Given records:
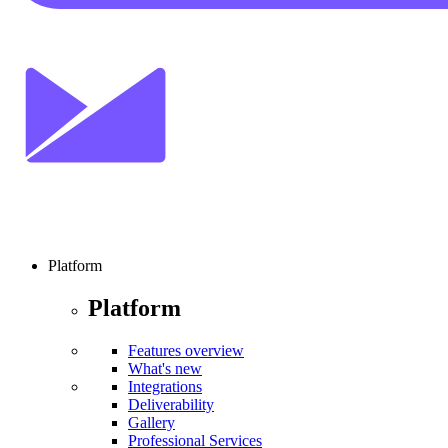
Platform
Platform
Features overview
What's new
Integrations
Deliverability
Gallery
Professional Services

Problem statement:
Full copy, no pictures: write out each line of the data exactly as it stands.

Exercise answer:
Platform
Platform
Features overview
What's new
Integrations
Deliverability
Gallery
Professional Services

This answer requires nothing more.